March 9, Over the past few years many Nevadans have sought to pursue a better future by seriously reckoning with the state’s history of racial discrimination. Radio programs and public forums have held critical discussions surrounding the legacies of “sundown towns” in Northern Nevada and the problem of police brutality in Clark County’s recent past, alongside debates over the presence of Confederate symbols in a state once called the “Mississippi of the West.”
Because of the efforts of scholars and activists throughout Nevada, state legislators have instituted a number of reforms to address issues of structural inequality and under representation, ranging from police reforms in 2012 and 2014, to the recent renaming of the Las Vegas airport in honor of the former Senate Majority Leader Harry Reid, as the airport’s previous namesake, “Pat McCarran,” held a documented history of bigotry and antisemitism. Though these efforts are laudable, citizens of Nevada must be honest in realizing the state still uses a practice linked to a deeply troubling era of America’s past: the death penalty.

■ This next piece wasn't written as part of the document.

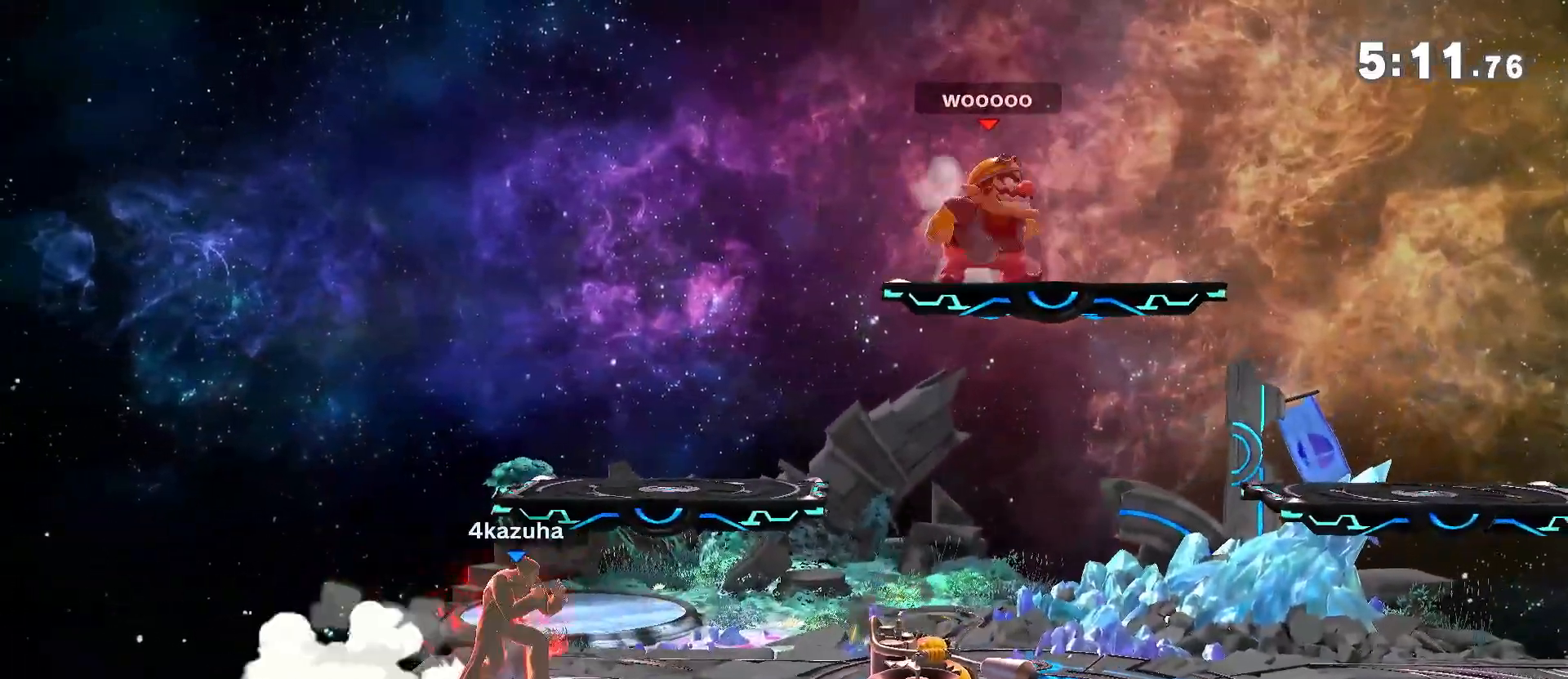
{"buttons": [], "left_stick": "right", "right_stick": "center", "events": [[117, "right_stick", "down"], [183, "right_stick", "center"], [400, "left_stick", "center"], [450, "left_stick", "right"]]}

Questions surrounding the use of the death penalty in the 21st Century continue to grip the United States, and as Nevada is one of 27 states that still allows capital punishment, it is relevant to current discourses about the state’s social and political trajectory. Many opponents of capital punishment appropriately cite its significant cost to taxpayers by arguing that it is actually more expensive to pursue a death sentence than it is to keep someone in prison in perpetuity. In doing so, they are attempting to court fiscal conservatives by using an argument rooted in economics and financial responsibility. But there is a moral argument for ending the death penalty that is just as compelling, if not more so: the practice is intimately tied to violent structures of racism that permeated the legal structures in America’s past and that remain omnipresent in the current justice system.
Researchers from the Equal Justice Initiative (EJI), the American Civil Liberties Union (ACLU) and The Marshall Project have noted the deep racial disparities in and among those who are sentenced to the death penalty, suggesting that capital punishment continues, in many ways, the legacy of lynching that plagued the United States for nearly eight decades (1870s-1950s). Lynchings were used most frequently in the Jim Crow South against Black men to spread racist terrorism and enforce a social hierarchy predicated on white supremacy. These lynchings, though often condoned by local law enforcement, were “extrajudicial” murders conducted by white vigilantes who deemed themselves judge, jury, and executioner. The nearly 4,000 Black people lynched throughout the South were never given due process — and no white person was ever convicted for involvement in the ritualized murders throughout those years.
Though this brand of terror reigned for multiple generations, lynchings waned in number by the mid-twentieth century. However, many African Americans observed that the rise of capital punishment in the country’s legal apparatus did no more than clothe extra-judicial murder within racist court processes. As historian William B. Gravely notes, Black people and their allies viewed the capital punishment system as simply a “legal lynching” — and recent discoveries do highlight some troubling comparisons.
Though the condemned go through a form of due process, researchers from EJI found that widespread systemic racism is exposed by the disproportionate representation of Black men on death row, including inadequate counsel, lack of representation on juries, and racist stereotypes that lead to the harsher sentencing of African Americans in the criminal justice system. For many unfamiliar with these racial disparities, the legality of capital punishment provides a façade that suggests a more just approach to the state-sanctioned execution of incarcerated people, but institutional racism ensures that Black men, particularly those innocent of the crime, are over represented in death sentences.
Nevada now has a chance to join other states in challenging this disturbing legacy. Similar discussions are currently being held in Virginia, as its Legislature voted to abolish the death penalty in February, setting a course to eliminate the practice and become the first southern state to do so. Given that Virginia once held the capital city of the Confederacy and displayed the most Confederate monuments in the country as recently as 2020, this should remind progressive-minded Nevadans that change is possible. In believing structural change is achievable and enacting legislation to dismantle practices that are rooted in racism, we can set our state’s future on a better course. Abolishing the death penalty is a necessary step in this process.